If you’re like me, when you latch on to a new hobby, you bite down…hard. You’re all consumed with dabbling in your new craft, often at the expense of family and friends. Lately, I can’t seem to pry my camera from my hand. I just keep snapping and snapping and snapping…and I’m sure it’s fairly annoying for my children and husband. And to be quite honest, it’s sucked some of my creative energy from my writing. But I’m trying to just go with it. I don’t want to do it for money, or take classes, or compete with others. I just want to do it for the sheer pleasure of seeing what I can capture.

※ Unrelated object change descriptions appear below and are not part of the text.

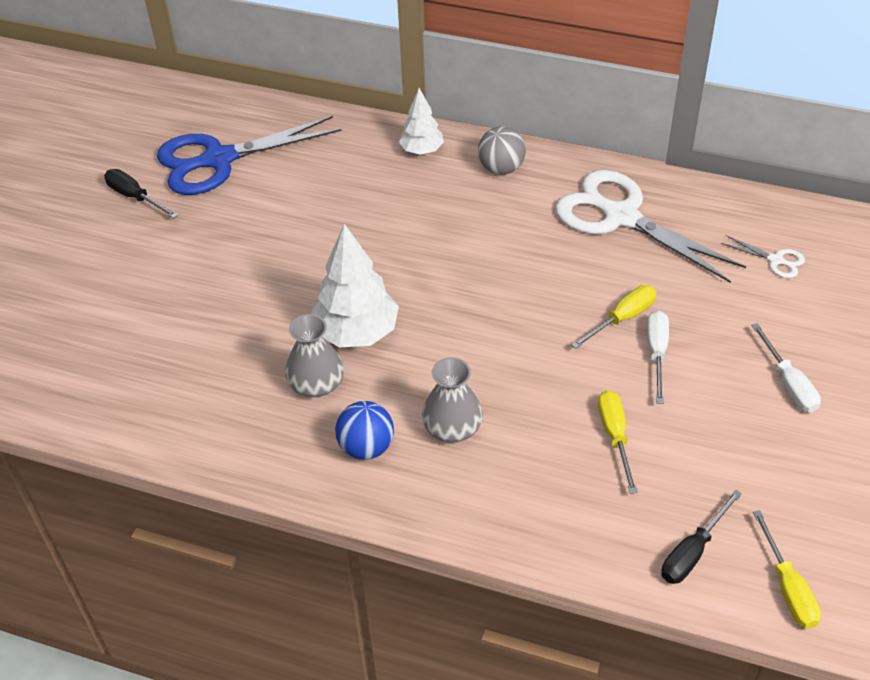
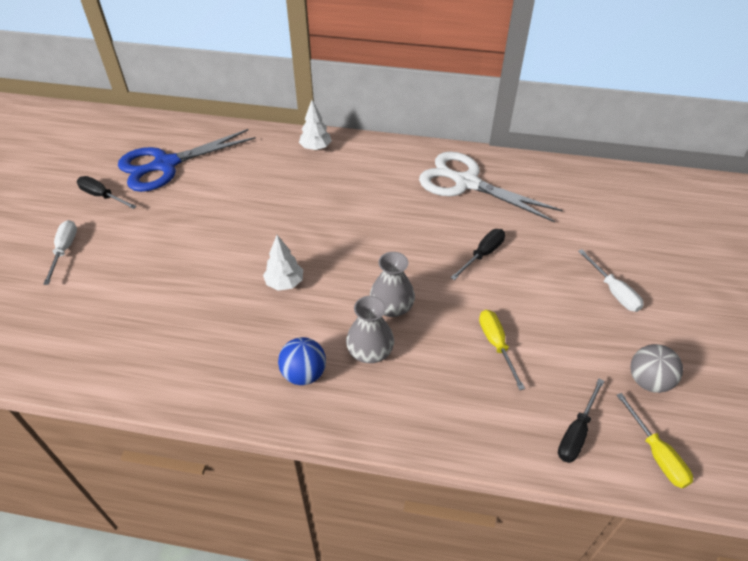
camera: 10 degrees left, 0 degrees up
grey vase [285,314,344,397] -> grey vase moved to [370,252,415,317]
white tree [311,224,399,347] -> white tree [263,235,303,291], size x0.59
grey ball [478,126,526,175] -> grey ball moved to [630,344,683,393]
yellow screwdriver [571,285,657,349] -> black screwdriver [450,229,505,280]
white screwdriver [647,310,669,404] -> white screwdriver moved to [43,220,77,285]
white scissors [721,235,805,278] -> none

So tonight, as the golden sunset began forming on the horizon, the wheat field wet with dew from an evening shower, my mind began to wander and my eyes strayed out the window as I gave my girls their bath. “There will be other sunsets,” I told myself. As I rested my head on my arms against the tub, my knees a bit damp from the splashes on the rug, I settled into my toddler’s sweet face, and enjoyed the moment. She’s always so lively in the bath, narrating intricate stories, of which I can understand approximately half.
My husband’s sudden presence in the bathroom startled me. He’d worked a long, hard day, and was doing the dad thing, resting in the recliner. “Grab your camera, go outside.”
My first thought was deer. They were probably up close to the house, and he wanted me to get a shot. I jumped up. “What did you see out there?” What he said next was quite possibly the sexiest thing he’s ever said to me. “It’s really pretty out, and I know you like taking pictures.”
The feeling I had can only be compared to when you come down the stairs on Christmas morning, and see THE box. The one you know contains that thing you’d been praying for all year. You can’t wait to rip it open. I can’t remember if I said another word. I just threw on my flip-flops and hurried out the door. The battery on my real camera was dead, so my iPhone would have to do.
Like a drunk bellying up to the bar, I took shot after shot. Bending, squatting, experimenting until the moment was gone. Deliriously, I swiped through the images on my phone, so pleased with what I’d captured. “That’s cool,” was my husband’s response, his arms wrapped tight around our toddler, still wrapped in only a towel after her bath. She threw a fit when she saw mommy outside without her. He may not appreciate the photos I’m taking (it’s just not his thing), but he gets it. He knows what it’s like to be fired up about something, and have the freedom to just do your thing. He gets it. He gets me. And that is all I can ask for as a woman, as a wife. I am lucky. I am blessed. I am grateful.